───── EXTRACTED RECORDS ─────

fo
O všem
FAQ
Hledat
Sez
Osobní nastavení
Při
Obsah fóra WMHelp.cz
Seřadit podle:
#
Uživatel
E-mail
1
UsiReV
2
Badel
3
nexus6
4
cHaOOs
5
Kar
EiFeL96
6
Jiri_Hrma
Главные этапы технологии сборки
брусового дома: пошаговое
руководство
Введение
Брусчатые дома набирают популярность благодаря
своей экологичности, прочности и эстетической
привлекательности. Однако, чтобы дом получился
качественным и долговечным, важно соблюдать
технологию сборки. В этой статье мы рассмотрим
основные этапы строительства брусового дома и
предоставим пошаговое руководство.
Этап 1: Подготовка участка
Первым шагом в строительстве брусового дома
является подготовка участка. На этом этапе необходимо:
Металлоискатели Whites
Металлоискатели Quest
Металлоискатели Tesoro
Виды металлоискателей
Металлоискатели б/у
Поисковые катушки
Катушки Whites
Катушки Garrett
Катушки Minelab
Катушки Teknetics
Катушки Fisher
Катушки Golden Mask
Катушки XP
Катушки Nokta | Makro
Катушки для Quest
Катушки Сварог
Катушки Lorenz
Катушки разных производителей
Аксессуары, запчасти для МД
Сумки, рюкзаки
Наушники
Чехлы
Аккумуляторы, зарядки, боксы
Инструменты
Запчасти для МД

─────

All entries must be given again exactly.

» ANSWER TO THIS EXERCISE:
fo
O všem
FAQ
Hledat
Sez
Osobní nastavení
Při
Obsah fóra WMHelp.cz
Seřadit podle:
#
Uživatel
E-mail
1
UsiReV
2
Badel
3
nexus6
4
cHaOOs
5
Kar
EiFeL96
6
Jiri_Hrma
Главные этапы технологии сборки
брусового дома: пошаговое
руководство
Введение
Брусчатые дома набирают популярность благодаря
своей экологичности, прочности и эстетической
привлекательности. Однако, чтобы дом получился
качественным и долговечным, важно соблюдать
технологию сборки. В этой статье мы рассмотрим
основные этапы строительства брусового дома и
предоставим пошаговое руководство.
Этап 1: Подготовка участка
Первым шагом в строительстве брусового дома
является подготовка участка. На этом этапе необходимо:
Металлоискатели Whites
Металлоискатели Quest
Металлоискатели Tesoro
Виды металлоискателей
Металлоискатели б/у
Поисковые катушки
Катушки Whites
Катушки Garrett
Катушки Minelab
Катушки Teknetics
Катушки Fisher
Катушки Golden Mask
Катушки XP
Катушки Nokta | Makro
Катушки для Quest
Катушки Сварог
Катушки Lorenz
Катушки разных производителей
Аксессуары, запчасти для МД
Сумки, рюкзаки
Наушники
Чехлы
Аккумуляторы, зарядки, боксы
Инструменты
Запчасти для МД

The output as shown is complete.